1. Solve: $$ z^3 - 3z^2 + 6z - 4 = 0$$

How do I solve this?

Can I do it by basically letting $ z = x + iy$ such that $ i = \sqrt{-1}$ and $ x, y \in \mathbf R $ and then substitute that into the equation and get a crazy long equation? If I did that I suspect I wouldn't be able to decipher the imaginary part of the equation.

Or should I change it to one of the forms below:

$$ z^n = r^n \mathbf{cis} n \theta $$ $$ z^n = r^n e^{n\theta i} $$

And then plug that into the equation? I did that. But it looked unsolvable. I'm so confused.

Answer 1

Since complex number field $\mathbb{C}$ is algebraically closed, every polynomials with complex coefficients have linear polynomial decomposition.

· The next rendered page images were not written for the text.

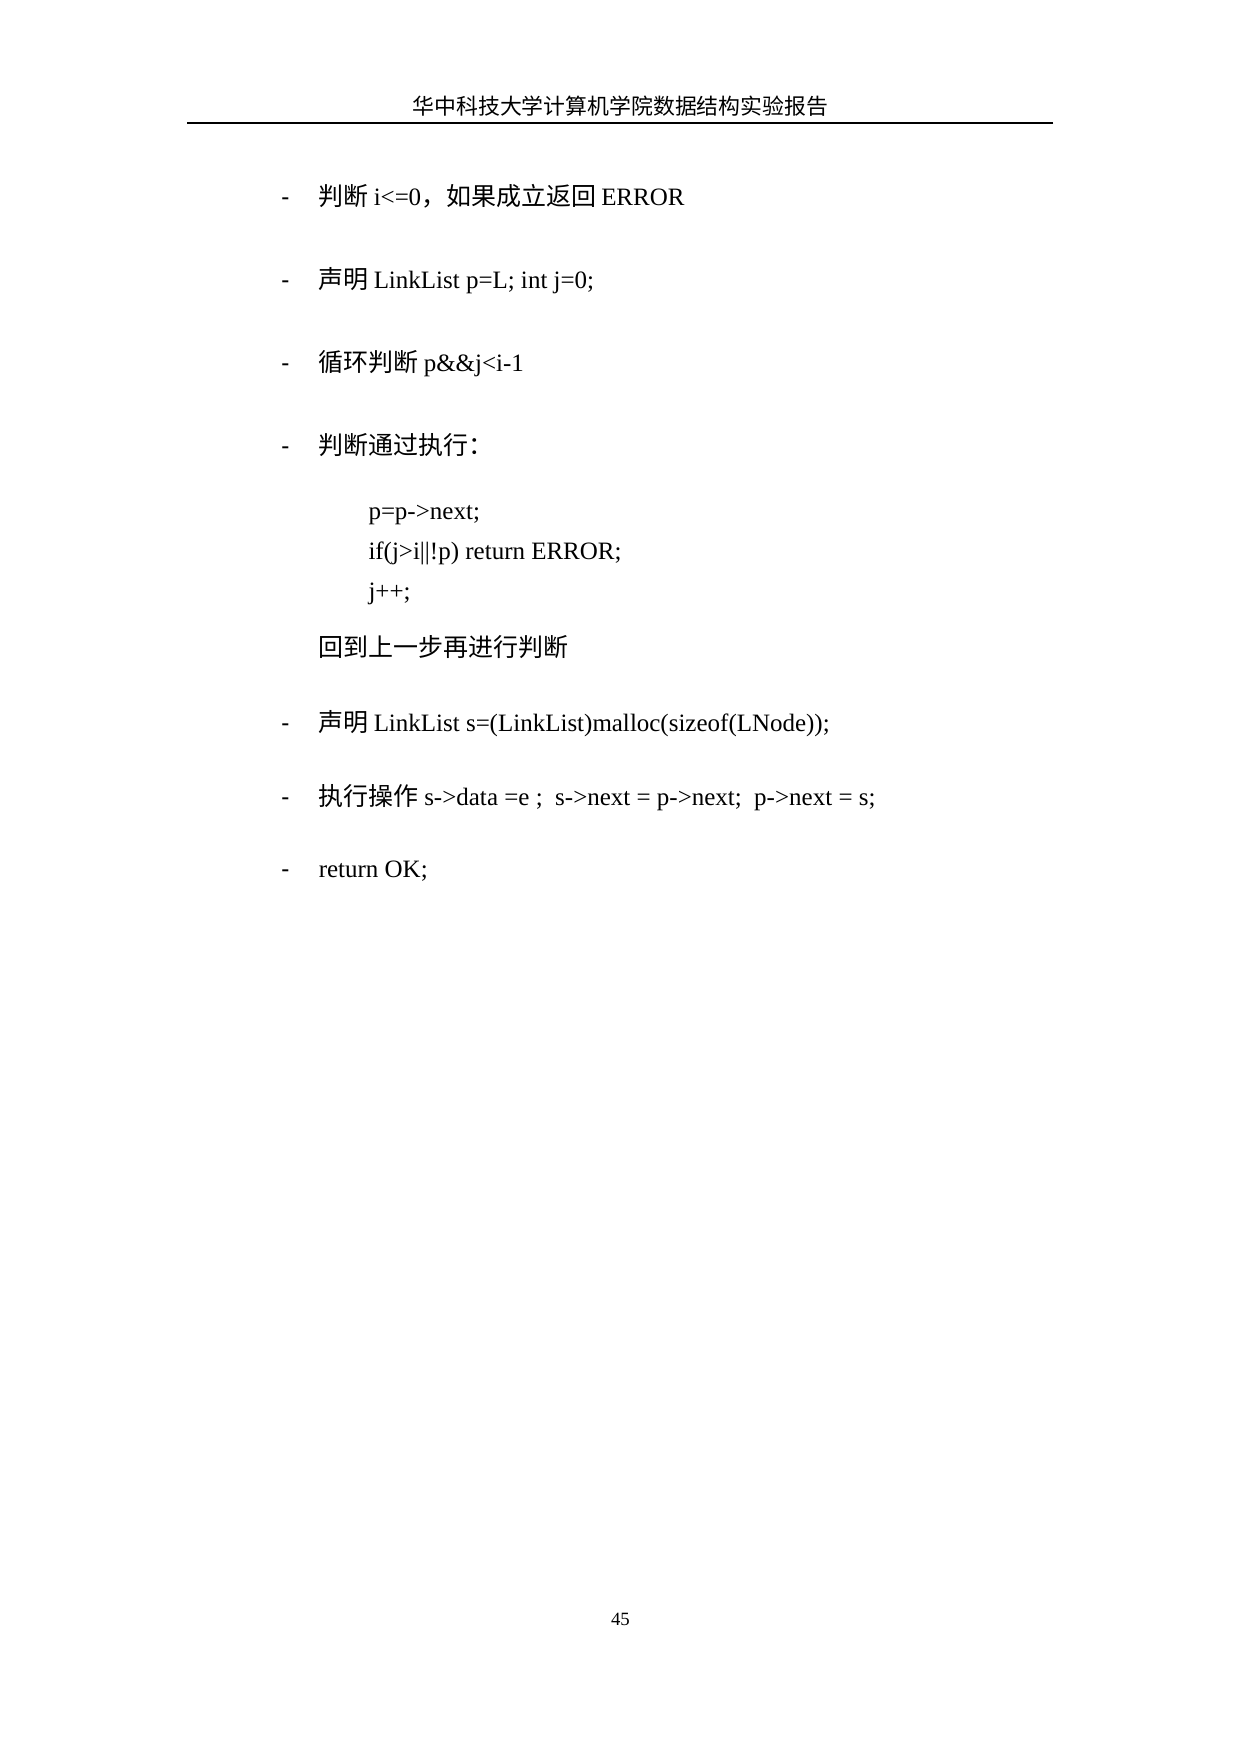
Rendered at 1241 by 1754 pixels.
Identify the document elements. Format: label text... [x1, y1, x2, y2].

list return OK; [281, 836, 1053, 901]
list j++; [318, 574, 1053, 606]
list p=p->next; [318, 494, 1053, 527]
list 循环判断p&&j<i-1 [281, 328, 1053, 393]
list if(j>i||!p) return ERROR; [318, 534, 1053, 567]
list 声明LinkList p=L; int j=0; [281, 245, 1053, 310]
list 判断通过执行： [281, 411, 1053, 476]
text 回到上一步再进行判断 [187, 613, 1053, 678]
list 执行操作 s->data =e ; s->next = p->next; p->next = s; [281, 762, 1053, 827]
list 声明LinkList s=(LinkList)malloc(sizeof(LNode)); [281, 688, 1053, 753]
list 判断i<=0，如果成立返回ERROR [281, 162, 1053, 227]
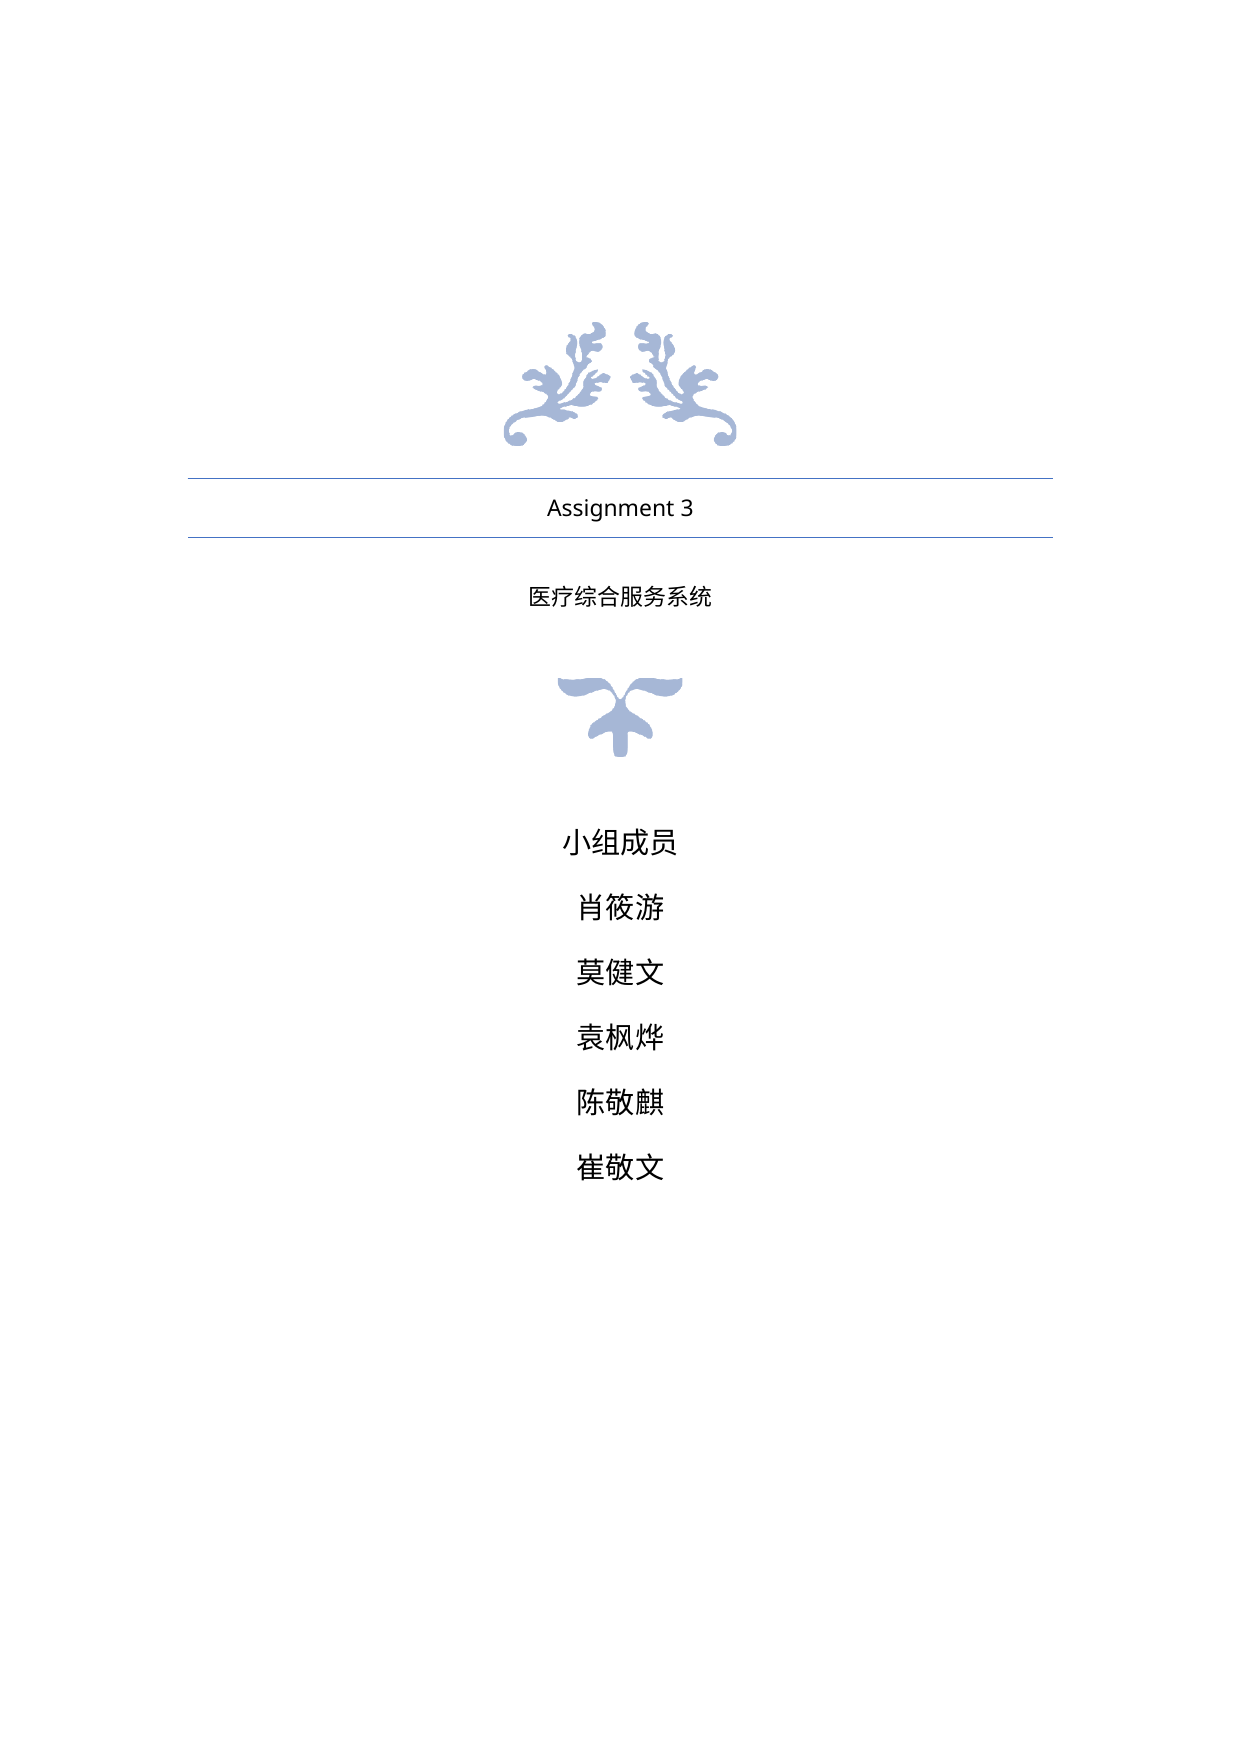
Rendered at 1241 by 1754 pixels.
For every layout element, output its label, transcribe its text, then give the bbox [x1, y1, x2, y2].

text 袁枫烨 [187, 1003, 1053, 1068]
text 肖筱游 [187, 873, 1053, 938]
text 莫健文 [187, 938, 1053, 1003]
text 小组成员 [187, 808, 1053, 873]
text 陈敬麒 [187, 1068, 1053, 1133]
text 崔敬文 [187, 1133, 1053, 1198]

In this case, it's $$ z^3 - 3z^2 + 6z - 4 = (z - 1)(z - 1 + \sqrt{3}i)(z - 1 - \sqrt{3}i). $$ So you can see the solution of the equation easily from this representation.

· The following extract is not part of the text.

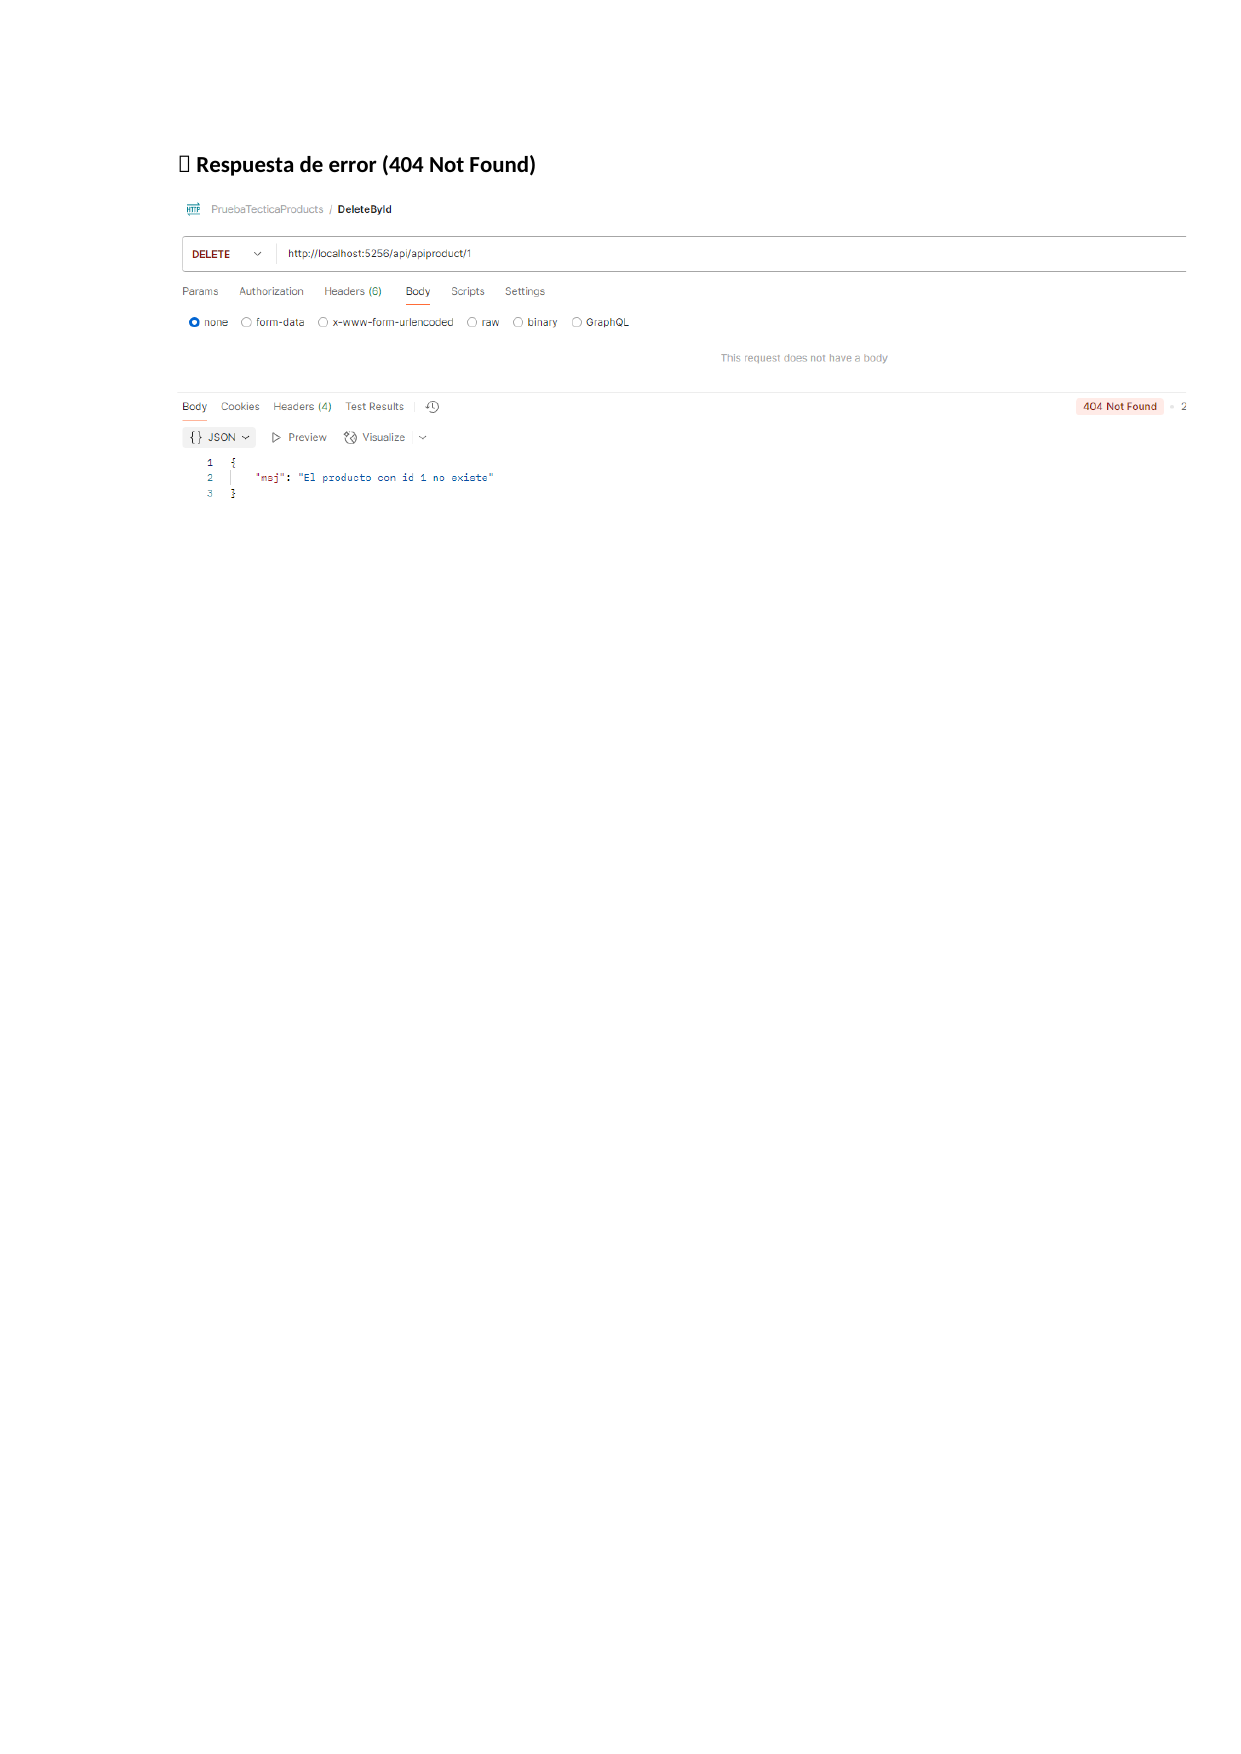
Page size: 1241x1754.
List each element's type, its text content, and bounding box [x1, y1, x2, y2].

picture [177, 198, 1187, 514]
text ❌ Respuesta de error (404 Not Found) [177, 148, 1063, 179]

One way to find out such decomposition is simply put $$ z^3 - 3z^2 + 6z - 4 = c(z - \alpha)(z - \beta)(z - \gamma) $$ to find out the coefficients by equating coefficients of power of $z$.

Answer 2

If you substitute in $z=x+iy$ the real and imaginary parts are each cubics-you just sort out the terms that have a factor $i$ for the imaginary part and you have a real equation. But as Daniel Fischer says, there is an easier approach here. To see what happens, we have $$(x+iy)^3-3(x+iy)^2+6(x+iy)-4=0\\x^3+3ix^2y-3xy^2-iy^3-3x^2-6ixy+3y^2+6x+6iy-4=0\\x^3-3xy^2-3x^2+3y^2+6x-4=0\\3x^2y-y^3-6xy+6y=0$$ where the second came from the imaginary part. It is no worse than the real part, which is the next to last line.

Answer 3

The easiest thing is just try to guest a root of the polynomial first. In this case, for

$$p(z) = z^3 - 3z^2 + 6z - 4,$$ we have that $p(1) = 0$.

Therefore, you can factorize it further and get $$z^3 - 3z^2 + 6z - 4 = (z-1)(z^2 - 2z + 4)$$

$$= (z-1)((z-1)^2 + 3).$$

Their roots are just $$z_{1} = 1, \hspace{10pt}z_{2} = 1 + i\sqrt{3}, \hspace{10pt}z_{3} = 1 - i\sqrt{3}.$$

Answer 4

$z=x+1$ $\Longrightarrow$ $x^{3}+3x=0$

$\therefore$ $x=0$ , $\pm\sqrt{3}i$

$\therefore$ $z=1$ , $1\pm\sqrt{3}i$